Member of the Montana Senate from the 50th district
- In office January 7, 1985 – January 1994
- Preceded by: Carroll Graham
- Succeeded by: Ramona Howe

Personal details
- Born: William Petzoldt Yellowtail Jr. January 8, 1948 (age 78) Wyola, Montana, U.S.
- Party: Democratic
- Spouse: Margarette Carlson-Yellowtail
- Alma mater: Dartmouth College (BA)

= Bill Yellowtail =

American politician

William Petzoldt Yellowtail, Jr. (born January 8, 1948) is an American politician and businessman who served as a member of the Montana Senate and as a regional administrator of the United States Environmental Protection Agency.
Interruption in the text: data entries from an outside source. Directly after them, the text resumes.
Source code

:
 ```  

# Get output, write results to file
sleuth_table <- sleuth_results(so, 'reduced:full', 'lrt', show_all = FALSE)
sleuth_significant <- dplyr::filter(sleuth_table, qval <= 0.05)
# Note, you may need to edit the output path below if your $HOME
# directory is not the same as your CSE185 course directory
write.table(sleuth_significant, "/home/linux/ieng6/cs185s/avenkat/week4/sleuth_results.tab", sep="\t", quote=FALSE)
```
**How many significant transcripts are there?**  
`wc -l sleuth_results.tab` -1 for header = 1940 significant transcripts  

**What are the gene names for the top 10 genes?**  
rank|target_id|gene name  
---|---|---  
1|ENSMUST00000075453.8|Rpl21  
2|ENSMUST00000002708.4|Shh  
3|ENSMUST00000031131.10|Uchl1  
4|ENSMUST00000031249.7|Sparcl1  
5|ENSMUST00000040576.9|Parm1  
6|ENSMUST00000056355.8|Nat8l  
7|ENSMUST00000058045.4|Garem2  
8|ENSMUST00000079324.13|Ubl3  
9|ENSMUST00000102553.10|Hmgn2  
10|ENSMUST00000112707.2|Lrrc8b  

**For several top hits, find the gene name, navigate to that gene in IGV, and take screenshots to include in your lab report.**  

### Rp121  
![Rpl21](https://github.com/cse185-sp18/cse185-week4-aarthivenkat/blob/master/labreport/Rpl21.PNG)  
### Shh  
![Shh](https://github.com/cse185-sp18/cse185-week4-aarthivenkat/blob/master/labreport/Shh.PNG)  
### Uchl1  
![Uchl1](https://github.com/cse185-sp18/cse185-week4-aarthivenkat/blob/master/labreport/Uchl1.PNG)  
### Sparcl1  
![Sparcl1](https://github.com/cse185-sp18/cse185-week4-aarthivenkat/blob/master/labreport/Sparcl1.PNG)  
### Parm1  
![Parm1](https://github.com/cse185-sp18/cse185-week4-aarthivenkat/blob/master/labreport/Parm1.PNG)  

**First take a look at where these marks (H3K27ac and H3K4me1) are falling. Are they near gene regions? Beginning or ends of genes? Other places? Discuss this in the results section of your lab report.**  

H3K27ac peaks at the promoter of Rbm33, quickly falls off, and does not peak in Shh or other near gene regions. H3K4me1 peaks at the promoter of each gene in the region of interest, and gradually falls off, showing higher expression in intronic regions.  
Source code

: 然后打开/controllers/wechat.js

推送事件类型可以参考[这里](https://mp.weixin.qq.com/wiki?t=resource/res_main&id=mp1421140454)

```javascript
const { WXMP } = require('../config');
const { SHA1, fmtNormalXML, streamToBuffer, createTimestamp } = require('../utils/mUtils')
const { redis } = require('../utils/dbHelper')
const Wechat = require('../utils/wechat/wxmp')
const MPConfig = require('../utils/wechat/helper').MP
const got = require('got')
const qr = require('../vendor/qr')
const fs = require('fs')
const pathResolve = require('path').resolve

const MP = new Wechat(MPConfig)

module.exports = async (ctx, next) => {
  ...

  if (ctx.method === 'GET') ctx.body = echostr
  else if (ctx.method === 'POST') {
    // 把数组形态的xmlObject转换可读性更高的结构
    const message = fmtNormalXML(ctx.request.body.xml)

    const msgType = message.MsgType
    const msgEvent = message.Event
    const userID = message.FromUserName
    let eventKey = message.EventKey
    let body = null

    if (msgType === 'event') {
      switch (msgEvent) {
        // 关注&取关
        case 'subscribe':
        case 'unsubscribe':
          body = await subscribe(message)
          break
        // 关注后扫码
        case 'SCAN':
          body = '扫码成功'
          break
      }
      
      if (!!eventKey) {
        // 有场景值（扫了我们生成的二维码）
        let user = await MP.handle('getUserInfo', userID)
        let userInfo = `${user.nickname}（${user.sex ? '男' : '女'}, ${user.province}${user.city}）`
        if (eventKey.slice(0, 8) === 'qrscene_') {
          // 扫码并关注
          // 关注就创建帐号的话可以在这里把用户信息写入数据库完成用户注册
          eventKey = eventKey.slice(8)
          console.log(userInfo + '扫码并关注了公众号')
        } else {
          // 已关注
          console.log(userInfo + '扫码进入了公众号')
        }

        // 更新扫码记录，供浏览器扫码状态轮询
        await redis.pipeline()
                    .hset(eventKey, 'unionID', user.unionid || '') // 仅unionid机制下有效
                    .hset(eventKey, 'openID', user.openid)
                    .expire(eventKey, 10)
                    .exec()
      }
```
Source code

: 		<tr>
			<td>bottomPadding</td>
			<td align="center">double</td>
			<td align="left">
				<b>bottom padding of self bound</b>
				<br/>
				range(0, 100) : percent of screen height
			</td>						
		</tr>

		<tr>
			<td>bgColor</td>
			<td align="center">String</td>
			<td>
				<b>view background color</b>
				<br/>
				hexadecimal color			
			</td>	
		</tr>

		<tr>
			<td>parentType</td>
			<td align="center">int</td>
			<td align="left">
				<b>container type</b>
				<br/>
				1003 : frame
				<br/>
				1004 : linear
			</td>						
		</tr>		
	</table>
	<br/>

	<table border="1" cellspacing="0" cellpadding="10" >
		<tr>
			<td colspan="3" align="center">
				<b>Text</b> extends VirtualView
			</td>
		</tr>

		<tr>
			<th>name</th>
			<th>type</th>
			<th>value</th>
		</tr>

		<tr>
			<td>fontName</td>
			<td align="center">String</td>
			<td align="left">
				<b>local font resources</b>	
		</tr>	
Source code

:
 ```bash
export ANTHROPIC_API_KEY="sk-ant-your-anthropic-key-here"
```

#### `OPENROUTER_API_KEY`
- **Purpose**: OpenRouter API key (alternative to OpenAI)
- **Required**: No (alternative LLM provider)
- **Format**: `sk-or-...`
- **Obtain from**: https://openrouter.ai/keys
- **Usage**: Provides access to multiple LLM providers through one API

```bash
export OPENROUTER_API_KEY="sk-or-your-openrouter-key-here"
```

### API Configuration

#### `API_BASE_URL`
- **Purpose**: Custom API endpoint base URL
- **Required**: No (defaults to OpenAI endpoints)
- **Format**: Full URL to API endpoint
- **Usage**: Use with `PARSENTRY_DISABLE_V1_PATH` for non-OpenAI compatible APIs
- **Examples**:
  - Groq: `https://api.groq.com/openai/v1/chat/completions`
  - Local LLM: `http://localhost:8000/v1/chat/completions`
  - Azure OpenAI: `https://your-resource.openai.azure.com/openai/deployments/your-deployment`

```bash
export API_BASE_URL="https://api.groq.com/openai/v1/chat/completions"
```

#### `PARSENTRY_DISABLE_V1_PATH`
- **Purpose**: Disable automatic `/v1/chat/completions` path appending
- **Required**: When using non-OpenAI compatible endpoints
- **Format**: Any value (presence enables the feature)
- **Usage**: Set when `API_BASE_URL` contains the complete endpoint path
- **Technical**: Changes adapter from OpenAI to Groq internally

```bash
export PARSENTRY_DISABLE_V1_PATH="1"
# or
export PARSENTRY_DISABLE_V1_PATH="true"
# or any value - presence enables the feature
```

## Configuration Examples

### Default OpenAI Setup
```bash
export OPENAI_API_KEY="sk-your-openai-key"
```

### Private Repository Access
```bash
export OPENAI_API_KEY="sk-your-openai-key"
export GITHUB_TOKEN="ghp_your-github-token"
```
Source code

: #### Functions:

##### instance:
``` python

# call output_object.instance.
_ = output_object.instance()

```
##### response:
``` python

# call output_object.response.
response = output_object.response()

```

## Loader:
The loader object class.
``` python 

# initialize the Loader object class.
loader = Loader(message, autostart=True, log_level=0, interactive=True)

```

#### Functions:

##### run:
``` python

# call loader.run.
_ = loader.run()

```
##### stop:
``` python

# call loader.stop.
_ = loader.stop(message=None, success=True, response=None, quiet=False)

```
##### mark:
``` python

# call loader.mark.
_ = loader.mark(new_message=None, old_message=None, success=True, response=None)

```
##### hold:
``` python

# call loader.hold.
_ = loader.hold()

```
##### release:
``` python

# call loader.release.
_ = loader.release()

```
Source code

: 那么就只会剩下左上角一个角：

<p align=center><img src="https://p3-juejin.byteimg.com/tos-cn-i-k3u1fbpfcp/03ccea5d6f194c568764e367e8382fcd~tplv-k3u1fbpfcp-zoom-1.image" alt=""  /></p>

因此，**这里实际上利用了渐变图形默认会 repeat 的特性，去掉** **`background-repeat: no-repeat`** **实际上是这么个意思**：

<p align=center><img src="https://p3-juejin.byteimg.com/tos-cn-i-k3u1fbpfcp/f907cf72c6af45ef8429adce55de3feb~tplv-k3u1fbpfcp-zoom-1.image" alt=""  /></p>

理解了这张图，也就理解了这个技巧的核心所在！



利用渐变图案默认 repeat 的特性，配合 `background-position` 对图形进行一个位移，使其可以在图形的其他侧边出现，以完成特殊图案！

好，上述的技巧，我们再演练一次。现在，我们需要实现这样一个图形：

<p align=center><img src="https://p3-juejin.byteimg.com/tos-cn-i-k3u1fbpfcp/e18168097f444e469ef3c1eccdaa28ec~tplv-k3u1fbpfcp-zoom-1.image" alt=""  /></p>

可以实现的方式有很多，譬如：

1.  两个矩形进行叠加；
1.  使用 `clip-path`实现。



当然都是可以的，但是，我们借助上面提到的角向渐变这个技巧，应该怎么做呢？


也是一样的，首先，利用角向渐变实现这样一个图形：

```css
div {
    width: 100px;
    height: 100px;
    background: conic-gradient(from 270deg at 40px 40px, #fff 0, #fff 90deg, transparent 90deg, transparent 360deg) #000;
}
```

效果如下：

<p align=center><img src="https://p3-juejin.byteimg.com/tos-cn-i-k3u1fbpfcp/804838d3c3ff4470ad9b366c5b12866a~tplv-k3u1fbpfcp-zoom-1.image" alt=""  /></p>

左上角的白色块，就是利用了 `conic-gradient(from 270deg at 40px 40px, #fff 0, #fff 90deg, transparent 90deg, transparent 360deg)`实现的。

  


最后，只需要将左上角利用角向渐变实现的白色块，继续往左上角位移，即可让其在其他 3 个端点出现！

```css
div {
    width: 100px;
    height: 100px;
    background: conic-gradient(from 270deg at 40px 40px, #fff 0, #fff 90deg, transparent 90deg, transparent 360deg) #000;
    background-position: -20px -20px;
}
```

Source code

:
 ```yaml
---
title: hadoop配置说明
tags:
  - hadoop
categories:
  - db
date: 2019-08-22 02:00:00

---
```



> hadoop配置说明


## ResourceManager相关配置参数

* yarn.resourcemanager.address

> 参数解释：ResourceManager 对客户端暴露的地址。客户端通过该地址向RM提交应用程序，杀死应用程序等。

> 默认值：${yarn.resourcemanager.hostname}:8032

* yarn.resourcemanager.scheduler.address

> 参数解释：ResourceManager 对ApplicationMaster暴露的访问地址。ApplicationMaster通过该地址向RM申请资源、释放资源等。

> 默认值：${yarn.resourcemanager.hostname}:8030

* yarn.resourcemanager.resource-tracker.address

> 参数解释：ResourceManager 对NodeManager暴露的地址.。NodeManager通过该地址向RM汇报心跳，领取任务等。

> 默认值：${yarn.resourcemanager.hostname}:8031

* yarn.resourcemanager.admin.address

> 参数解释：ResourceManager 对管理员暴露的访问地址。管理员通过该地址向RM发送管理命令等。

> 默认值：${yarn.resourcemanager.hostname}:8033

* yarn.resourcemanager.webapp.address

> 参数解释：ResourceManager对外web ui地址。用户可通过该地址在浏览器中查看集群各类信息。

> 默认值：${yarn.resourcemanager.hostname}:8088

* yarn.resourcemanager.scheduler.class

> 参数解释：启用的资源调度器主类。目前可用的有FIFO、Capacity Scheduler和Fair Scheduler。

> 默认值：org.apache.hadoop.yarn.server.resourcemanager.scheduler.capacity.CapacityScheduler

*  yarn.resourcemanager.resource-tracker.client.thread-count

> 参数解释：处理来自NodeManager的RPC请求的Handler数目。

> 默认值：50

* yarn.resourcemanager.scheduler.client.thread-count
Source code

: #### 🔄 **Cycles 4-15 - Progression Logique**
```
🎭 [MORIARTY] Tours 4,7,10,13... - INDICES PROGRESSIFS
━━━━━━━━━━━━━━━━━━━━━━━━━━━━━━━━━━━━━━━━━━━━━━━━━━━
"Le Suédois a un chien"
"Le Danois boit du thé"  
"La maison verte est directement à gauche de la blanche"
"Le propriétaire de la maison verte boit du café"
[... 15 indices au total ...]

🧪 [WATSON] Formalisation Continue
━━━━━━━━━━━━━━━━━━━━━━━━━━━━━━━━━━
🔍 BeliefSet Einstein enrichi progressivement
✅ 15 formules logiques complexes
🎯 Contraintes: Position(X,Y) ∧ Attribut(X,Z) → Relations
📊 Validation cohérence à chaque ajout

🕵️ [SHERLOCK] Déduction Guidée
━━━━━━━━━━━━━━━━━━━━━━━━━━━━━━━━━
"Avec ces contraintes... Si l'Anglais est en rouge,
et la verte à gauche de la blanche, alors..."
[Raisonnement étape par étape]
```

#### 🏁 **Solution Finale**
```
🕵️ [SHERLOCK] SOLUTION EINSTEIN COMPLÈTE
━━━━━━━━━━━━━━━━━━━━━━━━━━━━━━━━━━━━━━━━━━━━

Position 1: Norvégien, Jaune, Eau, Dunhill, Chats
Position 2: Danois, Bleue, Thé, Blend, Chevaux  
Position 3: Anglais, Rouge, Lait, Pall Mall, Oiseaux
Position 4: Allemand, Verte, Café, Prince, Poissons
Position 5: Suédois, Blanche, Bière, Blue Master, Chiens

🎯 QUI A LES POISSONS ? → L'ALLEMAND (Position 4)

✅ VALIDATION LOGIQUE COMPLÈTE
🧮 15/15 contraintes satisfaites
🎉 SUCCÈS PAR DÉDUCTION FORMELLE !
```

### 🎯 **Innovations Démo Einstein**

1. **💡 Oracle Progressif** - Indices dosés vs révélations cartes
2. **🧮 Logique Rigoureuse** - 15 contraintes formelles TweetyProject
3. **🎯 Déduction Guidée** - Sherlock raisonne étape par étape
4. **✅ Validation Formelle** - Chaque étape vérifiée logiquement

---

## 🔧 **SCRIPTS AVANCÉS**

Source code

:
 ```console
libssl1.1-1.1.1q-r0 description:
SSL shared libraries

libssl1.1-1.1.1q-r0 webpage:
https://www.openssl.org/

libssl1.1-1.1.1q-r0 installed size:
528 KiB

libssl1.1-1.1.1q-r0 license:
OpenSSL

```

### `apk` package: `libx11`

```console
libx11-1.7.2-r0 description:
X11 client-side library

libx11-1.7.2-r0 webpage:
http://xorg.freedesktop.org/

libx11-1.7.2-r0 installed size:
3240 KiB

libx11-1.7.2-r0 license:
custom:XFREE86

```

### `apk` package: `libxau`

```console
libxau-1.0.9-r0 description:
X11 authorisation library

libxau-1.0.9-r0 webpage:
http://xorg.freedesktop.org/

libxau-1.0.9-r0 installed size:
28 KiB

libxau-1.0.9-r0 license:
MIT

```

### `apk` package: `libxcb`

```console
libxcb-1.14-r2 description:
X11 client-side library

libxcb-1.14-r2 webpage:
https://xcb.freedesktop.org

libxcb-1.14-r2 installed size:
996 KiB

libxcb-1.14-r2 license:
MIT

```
==Early life and education==
Born in Wyola, Montana, Yellowtail grew up on his family's cattle ranch on the Crow Indian Reservation in Montana. He is a 1971 graduate of Dartmouth College, where he earned a Bachelor of Arts in Geography and Environmental Studies after a brief period of absence from the college.

==Career==
Yellowtail served on the Montana Senate from 1985 to 1993, representing Big Horn, Rosebud and Powder River counties. He also served as a Regional Administrator of the United States Environmental Protection Agency from 1994 to 1996, managing Region VIII.

Later in 1996, he ran an unsuccessful campaign against Republican Rick Hill for Montana's lone seat in the U.S. House of Representatives as a Democrat. He was defeated in a controversial campaign notorious for mudslinging efforts by himself and Hill.

He returned to the EPA shortly thereafter to his former post, but suffered further scandal for allegedly unknowingly violating the Hatch Act in 2000.

Yellowtail is an employee with Off the Beaten Path in Bozeman, Montana, and has served on the boards of directors for the Burton K. Wheeler Center for Public Policy in Montana, the National Audubon Society, and the Humanities Montana organization.

He serves on the advisory committee for the One Montana nonprofit organization. As a prominent Crow Indian, he recently served as the MSU Emeritus Katz Chair in Native American Studies and advocated for tribal relations with the EPA during his tenure as its Region VIII Administrator.